PROBLEM DESCRIPTION: Print the line that contains "output n_5;" and every line that follows it in the data below, ending with the final line; include nothing else.

DATA IN THIS EXERCISE:
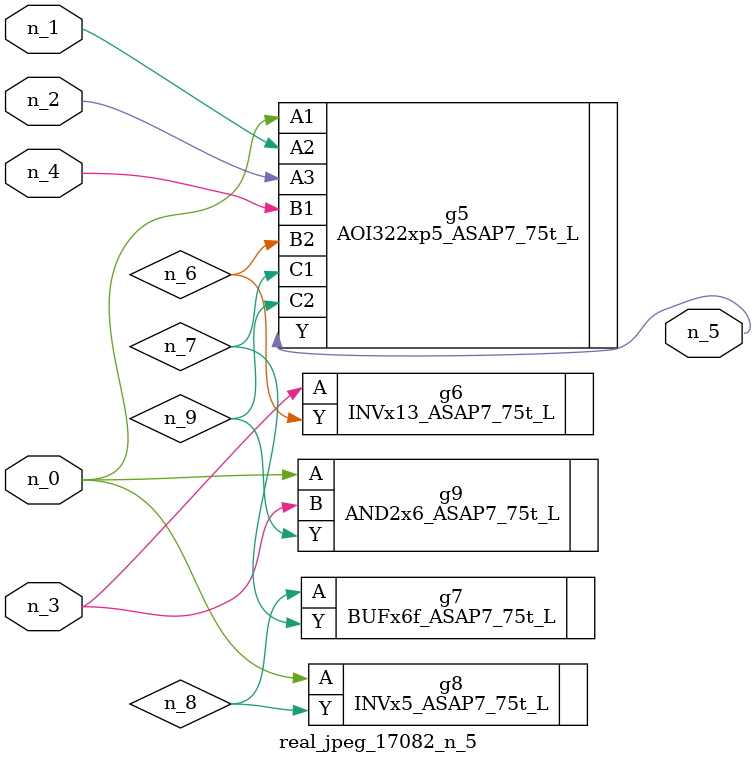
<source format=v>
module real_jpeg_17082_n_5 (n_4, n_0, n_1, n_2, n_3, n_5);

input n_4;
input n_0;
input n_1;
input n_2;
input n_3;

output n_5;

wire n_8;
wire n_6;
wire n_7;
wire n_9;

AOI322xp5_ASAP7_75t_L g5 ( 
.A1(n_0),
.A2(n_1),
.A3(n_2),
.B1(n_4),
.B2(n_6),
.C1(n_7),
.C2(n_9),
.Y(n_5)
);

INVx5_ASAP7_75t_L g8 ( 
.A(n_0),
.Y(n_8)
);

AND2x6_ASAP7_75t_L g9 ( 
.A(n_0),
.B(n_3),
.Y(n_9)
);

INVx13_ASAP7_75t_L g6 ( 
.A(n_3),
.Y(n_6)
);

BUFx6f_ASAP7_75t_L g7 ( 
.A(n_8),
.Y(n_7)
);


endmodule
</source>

EXERCISE RESPONSE:
output n_5;

wire n_8;
wire n_6;
wire n_7;
wire n_9;

AOI322xp5_ASAP7_75t_L g5 ( 
.A1(n_0),
.A2(n_1),
.A3(n_2),
.B1(n_4),
.B2(n_6),
.C1(n_7),
.C2(n_9),
.Y(n_5)
);

INVx5_ASAP7_75t_L g8 ( 
.A(n_0),
.Y(n_8)
);

AND2x6_ASAP7_75t_L g9 ( 
.A(n_0),
.B(n_3),
.Y(n_9)
);

INVx13_ASAP7_75t_L g6 ( 
.A(n_3),
.Y(n_6)
);

BUFx6f_ASAP7_75t_L g7 ( 
.A(n_8),
.Y(n_7)
);


endmodule
</source>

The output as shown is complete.